PROVIDED ENTRIES =
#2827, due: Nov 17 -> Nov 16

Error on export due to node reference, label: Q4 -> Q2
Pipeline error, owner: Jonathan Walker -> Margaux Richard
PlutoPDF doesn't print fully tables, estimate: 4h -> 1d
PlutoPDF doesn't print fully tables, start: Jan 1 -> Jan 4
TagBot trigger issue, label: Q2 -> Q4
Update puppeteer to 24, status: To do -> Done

ASSIGNMENT =
Please reproduce the listing word for word, but only from the line that contains "PlutoPDF doesn't print fully tables, start: Jan" to its last line, inclusive.

EXPECTED OUTPUT =
PlutoPDF doesn't print fully tables, start: Jan 1 -> Jan 4
TagBot trigger issue, label: Q2 -> Q4
Update puppeteer to 24, status: To do -> Done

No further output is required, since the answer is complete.